MOMBASA, Kenya (Reuters) - Kenyan anti-riot police clashed with stone-throwing youths in the port city of Mombasa on Tuesday in a second day of violence ignited by the killing of a Muslim cleric accused by the United States of helping Islamist militants in Somalia.
Police fired tear gas and warning shots as youths barricaded streets with burning tires in the predominantly Muslim Majengo neighborhood. Mobs marauded around Mombasa’s city center, taunting police who arrested some of the protesters.
Shopkeepers reported looting in some areas of Kenya’s second biggest city, a tourist hub with a major Indian Ocean port.
“People are breaking into our shops and looting our property and police are doing nothing,” said Francis Mutua, 33, a kiosk owner who said he and his colleagues had beaten up offender.
Shopkeeper Kassim Ali also complained about police as they cleared a smoldering roadblock nearby. “These people, the police, are joking. They are taking this thing lightly, but the way I see it, it will not be good,” he said.
One person was killed in riots on Monday when protesters torched some churches, stoking fears that the unrest may become more sectarian in a city where grenade attacks blamed on Somali militants and their sympathizers have already strained Muslim-Christian relations. Mombasa has a big Muslim minority.
Police and Muslim leaders had described the church burnings as impulsive, not premeditated. On Tuesday the gangs of youths appeared to focus their anger more on the police.
Church leaders scrapped plans for a peaceful march for fear it might incite further clashes in a country where overall relations with minority Muslims have been relatively good.

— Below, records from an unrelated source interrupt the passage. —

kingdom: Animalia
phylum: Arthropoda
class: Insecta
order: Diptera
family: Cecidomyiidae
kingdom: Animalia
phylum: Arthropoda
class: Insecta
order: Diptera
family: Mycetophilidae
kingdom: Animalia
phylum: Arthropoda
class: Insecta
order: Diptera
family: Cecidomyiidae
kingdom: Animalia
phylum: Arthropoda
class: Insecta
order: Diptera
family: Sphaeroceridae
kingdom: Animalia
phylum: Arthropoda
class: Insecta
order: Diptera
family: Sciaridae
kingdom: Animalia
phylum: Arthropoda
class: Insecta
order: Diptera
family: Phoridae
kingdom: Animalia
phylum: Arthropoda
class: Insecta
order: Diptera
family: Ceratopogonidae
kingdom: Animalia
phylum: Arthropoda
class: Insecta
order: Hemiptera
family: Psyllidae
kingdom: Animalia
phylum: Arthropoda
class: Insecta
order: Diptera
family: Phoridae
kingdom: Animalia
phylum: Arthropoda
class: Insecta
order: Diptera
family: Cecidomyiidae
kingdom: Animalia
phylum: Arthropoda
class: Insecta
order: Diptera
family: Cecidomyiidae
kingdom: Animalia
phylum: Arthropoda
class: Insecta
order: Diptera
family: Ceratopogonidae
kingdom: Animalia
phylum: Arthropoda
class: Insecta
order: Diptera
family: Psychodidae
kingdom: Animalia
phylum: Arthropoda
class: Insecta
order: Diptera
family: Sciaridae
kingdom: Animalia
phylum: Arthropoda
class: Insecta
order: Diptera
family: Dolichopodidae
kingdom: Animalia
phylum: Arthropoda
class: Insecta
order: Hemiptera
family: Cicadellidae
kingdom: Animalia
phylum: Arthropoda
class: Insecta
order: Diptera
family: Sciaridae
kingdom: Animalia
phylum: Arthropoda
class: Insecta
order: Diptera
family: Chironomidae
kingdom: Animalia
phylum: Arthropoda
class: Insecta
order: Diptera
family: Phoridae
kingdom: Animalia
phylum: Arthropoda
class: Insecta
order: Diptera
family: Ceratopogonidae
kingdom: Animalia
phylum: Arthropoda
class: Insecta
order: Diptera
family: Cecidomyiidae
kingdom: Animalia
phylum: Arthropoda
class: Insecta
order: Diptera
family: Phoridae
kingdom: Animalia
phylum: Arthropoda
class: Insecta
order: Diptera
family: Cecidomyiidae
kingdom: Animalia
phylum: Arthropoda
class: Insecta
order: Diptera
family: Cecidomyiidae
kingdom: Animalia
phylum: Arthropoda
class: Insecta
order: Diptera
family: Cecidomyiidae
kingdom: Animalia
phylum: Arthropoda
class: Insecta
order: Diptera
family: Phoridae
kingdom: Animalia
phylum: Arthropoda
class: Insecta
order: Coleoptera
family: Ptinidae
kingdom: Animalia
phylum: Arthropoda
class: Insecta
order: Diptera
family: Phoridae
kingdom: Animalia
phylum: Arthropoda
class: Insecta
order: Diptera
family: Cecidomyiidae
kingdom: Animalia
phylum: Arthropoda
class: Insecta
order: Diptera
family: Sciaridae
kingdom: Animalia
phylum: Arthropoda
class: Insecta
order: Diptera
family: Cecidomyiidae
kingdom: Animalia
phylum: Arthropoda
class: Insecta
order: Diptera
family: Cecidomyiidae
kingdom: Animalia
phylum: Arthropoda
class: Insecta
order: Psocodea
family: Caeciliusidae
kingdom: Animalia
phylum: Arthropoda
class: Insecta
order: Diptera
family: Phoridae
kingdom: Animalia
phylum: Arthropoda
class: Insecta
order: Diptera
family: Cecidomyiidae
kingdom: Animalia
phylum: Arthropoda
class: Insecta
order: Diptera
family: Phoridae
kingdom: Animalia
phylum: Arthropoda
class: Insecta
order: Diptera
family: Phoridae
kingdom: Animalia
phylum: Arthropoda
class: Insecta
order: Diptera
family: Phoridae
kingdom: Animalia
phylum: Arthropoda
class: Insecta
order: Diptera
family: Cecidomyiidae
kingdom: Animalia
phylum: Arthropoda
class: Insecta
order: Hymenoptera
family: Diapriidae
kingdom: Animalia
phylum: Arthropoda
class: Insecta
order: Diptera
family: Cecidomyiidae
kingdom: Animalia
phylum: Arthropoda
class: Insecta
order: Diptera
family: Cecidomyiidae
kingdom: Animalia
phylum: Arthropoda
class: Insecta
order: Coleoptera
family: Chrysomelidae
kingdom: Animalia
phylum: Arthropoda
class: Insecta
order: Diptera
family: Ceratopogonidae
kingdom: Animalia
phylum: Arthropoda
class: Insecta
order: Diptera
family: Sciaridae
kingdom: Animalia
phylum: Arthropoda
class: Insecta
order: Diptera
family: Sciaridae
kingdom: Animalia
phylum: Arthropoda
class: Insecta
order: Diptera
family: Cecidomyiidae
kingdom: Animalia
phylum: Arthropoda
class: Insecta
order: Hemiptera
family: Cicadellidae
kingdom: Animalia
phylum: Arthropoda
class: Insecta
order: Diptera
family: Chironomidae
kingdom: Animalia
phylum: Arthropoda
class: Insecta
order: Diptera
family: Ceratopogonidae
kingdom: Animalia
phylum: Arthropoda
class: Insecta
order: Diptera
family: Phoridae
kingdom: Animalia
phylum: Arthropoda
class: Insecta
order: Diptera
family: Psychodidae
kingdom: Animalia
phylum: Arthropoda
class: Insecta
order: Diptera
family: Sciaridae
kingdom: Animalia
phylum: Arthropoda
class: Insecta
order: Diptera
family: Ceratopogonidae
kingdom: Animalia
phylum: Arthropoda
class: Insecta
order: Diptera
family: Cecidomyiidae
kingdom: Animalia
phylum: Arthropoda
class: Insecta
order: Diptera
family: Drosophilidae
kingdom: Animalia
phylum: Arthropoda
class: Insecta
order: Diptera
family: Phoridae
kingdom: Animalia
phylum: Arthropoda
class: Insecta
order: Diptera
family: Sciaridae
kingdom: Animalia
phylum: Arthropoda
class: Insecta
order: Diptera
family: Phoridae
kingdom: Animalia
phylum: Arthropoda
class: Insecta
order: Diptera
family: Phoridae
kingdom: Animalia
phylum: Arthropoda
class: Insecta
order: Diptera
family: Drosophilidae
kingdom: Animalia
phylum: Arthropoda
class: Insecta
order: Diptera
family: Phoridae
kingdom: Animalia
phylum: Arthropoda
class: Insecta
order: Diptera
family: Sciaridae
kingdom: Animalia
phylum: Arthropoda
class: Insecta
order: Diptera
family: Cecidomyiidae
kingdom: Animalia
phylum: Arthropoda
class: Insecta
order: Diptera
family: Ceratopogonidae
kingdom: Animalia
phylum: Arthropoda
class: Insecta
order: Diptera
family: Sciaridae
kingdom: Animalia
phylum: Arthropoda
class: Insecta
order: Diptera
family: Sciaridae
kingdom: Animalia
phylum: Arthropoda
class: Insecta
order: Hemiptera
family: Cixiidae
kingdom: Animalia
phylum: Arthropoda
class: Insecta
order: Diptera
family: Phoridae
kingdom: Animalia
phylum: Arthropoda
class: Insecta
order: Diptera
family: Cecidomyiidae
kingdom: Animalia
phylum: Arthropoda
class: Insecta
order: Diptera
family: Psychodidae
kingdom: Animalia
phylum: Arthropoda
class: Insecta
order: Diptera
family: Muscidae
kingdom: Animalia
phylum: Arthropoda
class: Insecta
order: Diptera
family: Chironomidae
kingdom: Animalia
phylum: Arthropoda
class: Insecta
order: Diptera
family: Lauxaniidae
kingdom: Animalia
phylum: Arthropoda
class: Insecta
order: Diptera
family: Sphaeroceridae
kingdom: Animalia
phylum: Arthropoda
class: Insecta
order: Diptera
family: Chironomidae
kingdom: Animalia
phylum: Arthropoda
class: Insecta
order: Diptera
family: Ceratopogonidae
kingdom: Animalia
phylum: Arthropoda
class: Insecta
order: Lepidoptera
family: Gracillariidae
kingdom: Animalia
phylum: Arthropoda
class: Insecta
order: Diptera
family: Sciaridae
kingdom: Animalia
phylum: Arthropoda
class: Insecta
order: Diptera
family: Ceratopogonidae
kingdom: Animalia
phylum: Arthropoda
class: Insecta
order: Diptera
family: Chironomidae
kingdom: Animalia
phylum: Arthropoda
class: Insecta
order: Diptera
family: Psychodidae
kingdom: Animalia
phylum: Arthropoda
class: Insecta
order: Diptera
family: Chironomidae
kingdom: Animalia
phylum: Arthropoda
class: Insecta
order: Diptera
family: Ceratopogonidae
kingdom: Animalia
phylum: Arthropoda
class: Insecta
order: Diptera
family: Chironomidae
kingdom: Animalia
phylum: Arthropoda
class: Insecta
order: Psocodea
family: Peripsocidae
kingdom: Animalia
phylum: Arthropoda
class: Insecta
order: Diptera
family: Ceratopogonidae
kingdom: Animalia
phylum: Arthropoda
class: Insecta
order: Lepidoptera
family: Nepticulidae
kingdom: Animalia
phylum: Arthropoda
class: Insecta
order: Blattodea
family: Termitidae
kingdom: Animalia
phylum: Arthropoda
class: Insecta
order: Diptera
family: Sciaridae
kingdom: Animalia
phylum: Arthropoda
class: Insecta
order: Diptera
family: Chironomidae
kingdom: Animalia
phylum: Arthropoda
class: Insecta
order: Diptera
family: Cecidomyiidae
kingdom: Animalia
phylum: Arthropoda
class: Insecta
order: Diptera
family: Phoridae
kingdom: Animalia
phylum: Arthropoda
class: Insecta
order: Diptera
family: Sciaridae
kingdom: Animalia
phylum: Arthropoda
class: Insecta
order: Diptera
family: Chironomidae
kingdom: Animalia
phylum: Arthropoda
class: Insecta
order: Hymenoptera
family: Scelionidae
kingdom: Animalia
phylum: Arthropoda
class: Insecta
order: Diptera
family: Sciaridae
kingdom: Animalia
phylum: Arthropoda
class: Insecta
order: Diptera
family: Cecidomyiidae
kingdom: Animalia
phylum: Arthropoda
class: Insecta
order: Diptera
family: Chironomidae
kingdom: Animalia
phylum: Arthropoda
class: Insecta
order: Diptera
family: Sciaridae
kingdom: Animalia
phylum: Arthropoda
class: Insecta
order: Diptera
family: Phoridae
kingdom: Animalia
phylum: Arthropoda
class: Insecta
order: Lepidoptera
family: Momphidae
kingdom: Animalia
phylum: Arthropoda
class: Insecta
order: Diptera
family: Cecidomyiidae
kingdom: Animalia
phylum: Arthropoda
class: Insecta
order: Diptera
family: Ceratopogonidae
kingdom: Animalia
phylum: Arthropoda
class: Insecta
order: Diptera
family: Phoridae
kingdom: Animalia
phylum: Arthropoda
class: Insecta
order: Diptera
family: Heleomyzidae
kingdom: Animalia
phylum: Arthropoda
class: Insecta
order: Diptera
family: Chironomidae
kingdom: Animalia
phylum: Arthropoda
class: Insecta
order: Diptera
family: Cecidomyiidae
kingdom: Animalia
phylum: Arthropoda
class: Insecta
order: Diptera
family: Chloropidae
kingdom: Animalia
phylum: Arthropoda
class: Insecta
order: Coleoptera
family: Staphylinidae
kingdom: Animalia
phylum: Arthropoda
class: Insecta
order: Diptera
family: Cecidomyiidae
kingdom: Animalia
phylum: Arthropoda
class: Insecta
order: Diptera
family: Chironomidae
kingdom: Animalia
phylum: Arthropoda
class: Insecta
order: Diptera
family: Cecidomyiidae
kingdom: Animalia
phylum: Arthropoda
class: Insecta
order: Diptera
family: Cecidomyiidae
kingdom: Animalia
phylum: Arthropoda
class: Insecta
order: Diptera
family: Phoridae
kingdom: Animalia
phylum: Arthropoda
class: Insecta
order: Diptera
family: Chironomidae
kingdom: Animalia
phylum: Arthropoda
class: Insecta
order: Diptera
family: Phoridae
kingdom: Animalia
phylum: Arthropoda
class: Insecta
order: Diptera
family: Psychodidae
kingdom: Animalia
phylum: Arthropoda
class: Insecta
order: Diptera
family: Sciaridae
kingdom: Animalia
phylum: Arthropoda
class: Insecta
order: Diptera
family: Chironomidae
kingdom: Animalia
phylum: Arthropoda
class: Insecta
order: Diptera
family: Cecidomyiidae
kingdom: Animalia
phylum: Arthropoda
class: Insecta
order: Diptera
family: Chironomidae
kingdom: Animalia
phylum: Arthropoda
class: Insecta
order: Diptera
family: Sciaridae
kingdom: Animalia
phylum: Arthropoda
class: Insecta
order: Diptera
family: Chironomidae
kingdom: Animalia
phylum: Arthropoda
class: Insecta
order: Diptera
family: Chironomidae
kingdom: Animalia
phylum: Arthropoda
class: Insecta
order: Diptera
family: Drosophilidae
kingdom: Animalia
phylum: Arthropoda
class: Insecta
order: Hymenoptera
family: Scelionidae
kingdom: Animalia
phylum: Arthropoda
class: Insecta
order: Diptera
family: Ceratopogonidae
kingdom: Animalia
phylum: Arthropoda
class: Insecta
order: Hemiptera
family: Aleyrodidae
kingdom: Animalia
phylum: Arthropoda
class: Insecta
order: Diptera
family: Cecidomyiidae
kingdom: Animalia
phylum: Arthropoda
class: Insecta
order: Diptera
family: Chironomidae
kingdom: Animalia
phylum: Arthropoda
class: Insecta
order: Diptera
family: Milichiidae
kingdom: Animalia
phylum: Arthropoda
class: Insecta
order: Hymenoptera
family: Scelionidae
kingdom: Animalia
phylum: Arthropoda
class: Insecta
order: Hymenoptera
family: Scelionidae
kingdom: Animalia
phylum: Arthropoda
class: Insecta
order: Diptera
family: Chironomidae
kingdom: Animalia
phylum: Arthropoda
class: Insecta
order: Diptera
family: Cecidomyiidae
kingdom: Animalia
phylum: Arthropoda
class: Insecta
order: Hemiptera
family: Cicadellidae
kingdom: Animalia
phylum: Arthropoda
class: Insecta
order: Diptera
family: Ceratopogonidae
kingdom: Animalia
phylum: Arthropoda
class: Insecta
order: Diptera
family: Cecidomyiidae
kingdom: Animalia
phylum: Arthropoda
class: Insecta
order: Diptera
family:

The unrest began after gunmen killed Muslim cleric Aboud Rogo on Monday, spraying his car with bullets in an attack many Muslims in Mombasa blamed on the police, who denied involvement.
Washington and Nairobi had both accused the preacher of helping al Shabaab, Somalia’s Islamist rebel group.
The al Qaeda-linked militant group urged Kenyan Muslims on Tuesday to protect their religion at all costs and boycott next year’s presidential election. It condemned what it called a “witch-hunt” against Muslims by the Kenyan authorities.
“Muslims must take the matter into their own hands, stand united against the Kuffar (non-believers) and take all necessary measures to protect their religion, their honor, their property and their lives from the enemies of Islam,” al Shabaab said in a statement posted on the social media site Twitter.
The violence could worsen if it taps into long-standing local grievances over land ownership and unemployment, as well as calls by the Mombasa Republican Council (MRC) for the coastal strip to secede. The MRC said it was not involved in the unrest.
Prolonged trouble in Mombasa would hit Kenya’s vital tourism industry, already damaged by the kidnappings of Western women tourists from beach resorts by Somali gunmen.
“Right now we have closed all our tourists in the hotels. We can’t take them on safaris, we can’t take them on tours of cultural sights ... because it is unsafe,” said Titus Kangangi, owner of the Platinum hotel just north of Mombasa.
Mohammed Hersi, who runs the Whitesands Hotel, the largest resort on the coast, said tourists were worried. “It’s tricky to even take them or pick them from the airport because the main highway from the airport is the epicenter of the chaos.”
The unrest could also knock trade and transport to Kenya’s landlocked neighbors. Rwanda and Uganda rely on Mombasa port for imports of food, consumer goods and fuel.